- Title screen
- Directed by: Mark Galvez
- Written by: Mina Caliguia Karl de Mesa
- Story by: Mina Caliguia Bessie Badilla del Castillo Imee Marcos
- Produced by: Mina Caliguia Imee Marcos
- Edited by: Joseph Barcena
- Music by: Jojo Acosta Bluesonic Darrly Shy Jeremy Mallorca
- Production companies: Antfarm Asia Creative Media & Film Society of the Phils.
- Distributed by: Creative Media & Film Society of the Phils.
- Release date: 2005;
- Running time: 24 minutes
- Country: Philippines
- Languages: Filipino English

= Fly Aswang =

2005 Philippine animated short film

Fly Aswang is a 2005 Philippine adult animated dark fantasy supernatural horror short film directed by Mark Galvez. It was based on a Philippine mythology that depicted different kinds of mythological creatures such as the Tikbalang, Impakto and Nuno, among others.

== Premise ==
The film tells the story about Bessie and her three daughters emigrated in the United States. Bessie and her daughters, however, are actually Aswang. Against Bessie's wishes not to go to the Philippines, her daughters travel to Manila for their cousin's wedding without warning.
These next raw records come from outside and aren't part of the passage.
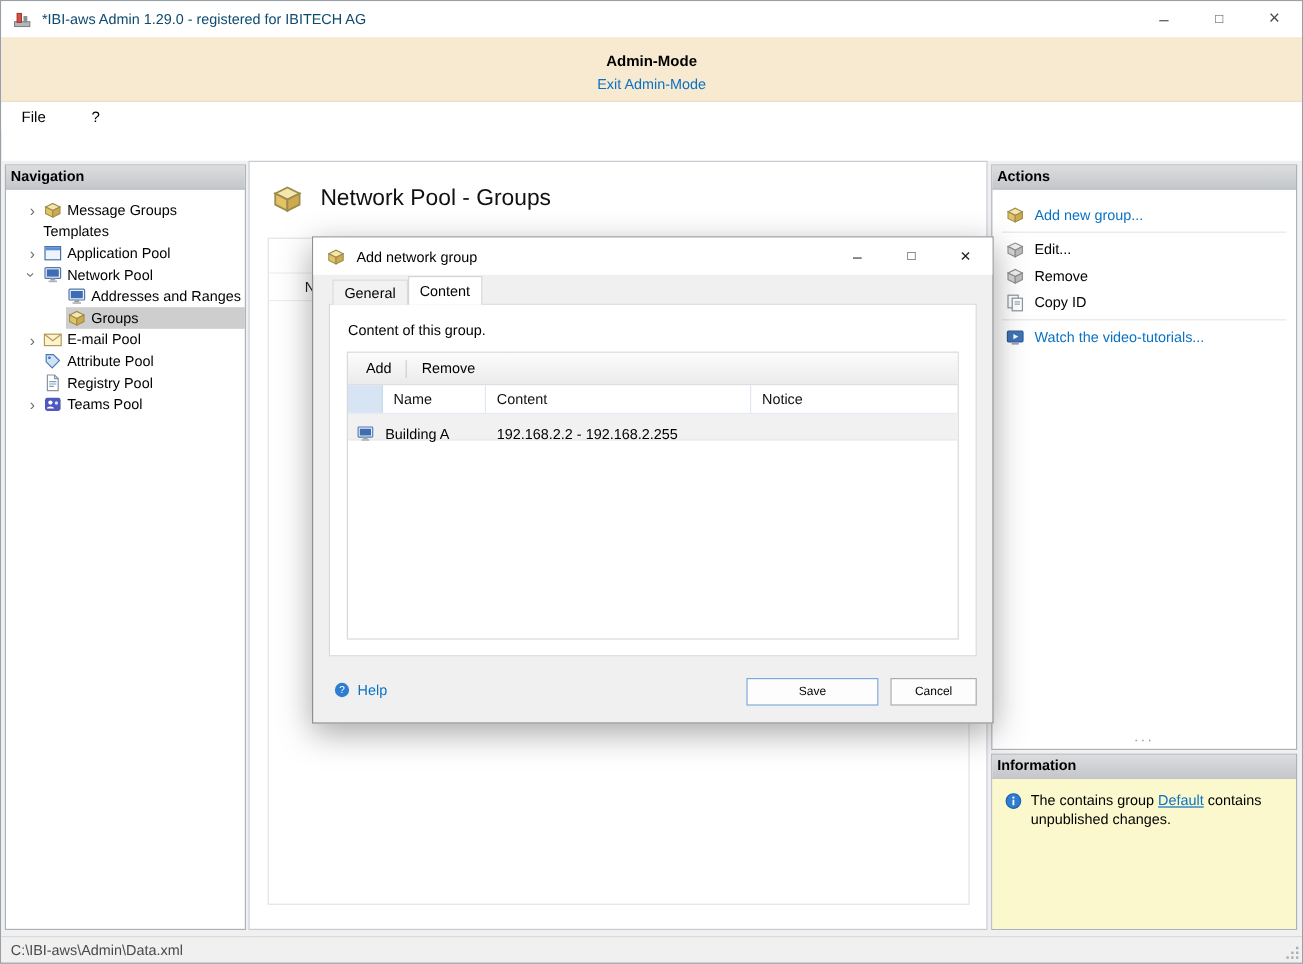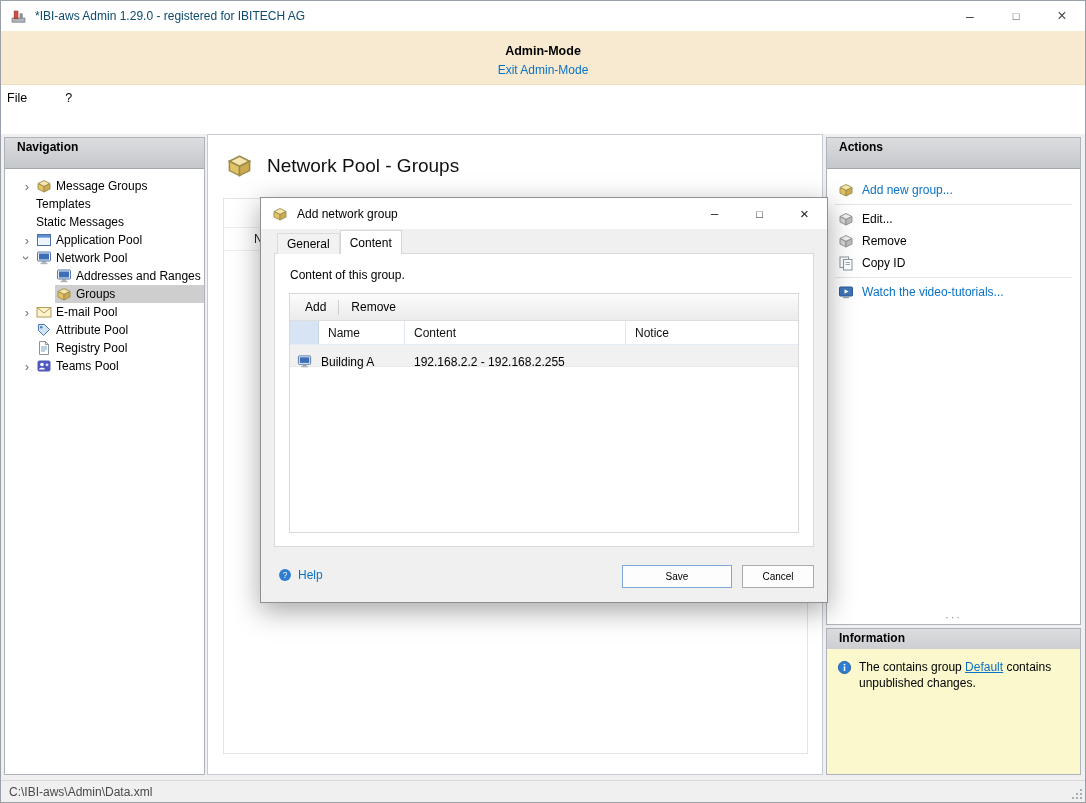--- a/index.html
+++ b/index.html
@@ -23,33 +23,33 @@
   .win-btn.close { font-size:16px; }
 
   
   .banner { position:absolute; left:0; top:30px; right:0; height:54px; background:#f7ead1;
     text-align:center; border-bottom:1px solid #eee0c2; }
   .banner-title { font-weight:bold; font-size:12.5px; padding-top:13px; }
   .banner-link { display:inline-block; margin-top:5px; color:#0a72c4; font-size:12px; text-decoration:none; cursor:pointer; }
 
   
   .menubar { position:absolute; left:0; top:85px; right:0; height:23px; background:#fff;
-    display:flex; align-items:center; padding-left:6px; gap:38px; }
+    display:flex; align-items:center; padding-left:17px; gap:38px; }
   .menu-item { font-size:12.5px; }
   .toolbar { position:absolute; left:0; top:108px; right:0; height:25px; background:#fff;
     border-bottom:1px solid #d6d6d6; display:flex; align-items:center; padding-left:12px; gap:20px; }
   .tool-btn { display:flex; align-items:center; gap:5px; font-size:12px; }
   .tool-btn svg { width:17px; height:15px; }
   .tool-btn.disabled span { color:#9a9a9a; }
 
   
   .main { position:absolute; left:0; top:133px; right:0; bottom:22px; background:#f0f0f0; }
   .panel { position:absolute; background:#fff; border:1px solid #aeb3bb; }
-  .panel-header { height:31px; line-height:19px; background:linear-gradient(#dcdddf,#c4c7cb);
-    border-bottom:1px solid #a4a9b0; font-weight:bold; font-size:12px; padding-left:12px; }
+  .panel-header { height:20px; line-height:19px; background:linear-gradient(#dcdddf,#c4c7cb);
+    border-bottom:1px solid #a4a9b0; font-weight:bold; font-size:12px; padding-left:4px; }
 
   
   .nav-panel { left:3px; top:3px; width:201px; bottom:5px; }
   .nav-items { padding-top:8px; }
   .nav-item { height:18px; display:flex; align-items:center; padding-left:14px; font-size:12px; }
   .nav-item.child { padding-left:34px; }
   .chev { width:16px; height:16px; display:flex; align-items:center; justify-content:center;
     color:#6e6e6e; font-size:13px; flex:0 0 16px; }
   .chev.down { transform:rotate(90deg); }
   .row-h { display:flex; align-items:center; gap:4px; height:18px; flex:1; padding-left:1px; }
@@ -266,26 +266,20 @@
             <span class="lbl">Message Groups</span>
             </span>
         </div>
         <div class="nav-item">
           <span class="chev"></span>
           <span class="row-h">
               <span class="lbl">Templates</span>
             </span>
         </div>
         <div class="nav-item">
-          <span class="chev"></span>
-          <span class="row-h">
-              <span class="lbl">Static Messages</span>
-            </span>
-        </div>
-        <div class="nav-item">
           <span class="chev">›</span>
           <span class="row-h">
               <svg class="nav-icon">
                 <use href="#window"></use>
               </svg>
             <span class="lbl">Application Pool</span>
             </span>
         </div>
         <div class="nav-item">
           <span class="chev down">›</span>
Instead, they are trapped in a ritual by mythological creatures, and their family's history of supernatural power will soon be tarnished until Bessie come to save them.

== Cast ==

- Weng Raganit as Bessie, Blanca and Nuno
- Charmaine Sagrado as Isabel, Inez, Lisa and Impakto
- Jeff Utanes as JD, Bessie's father and Mumbaki
- Mark Galvez as Sigbin

== Release ==
Fly Aswang was privately exhibited on film festivals between 2005 and 2008, but not publicly released until October 31, 2022 on YouTube under Imee Marcos's official account.

== Awards ==
Fly Aswang won a "Special Citation" from the Professional Division at the Animahenasyon 2008: 2nd Philippine Animation Festival.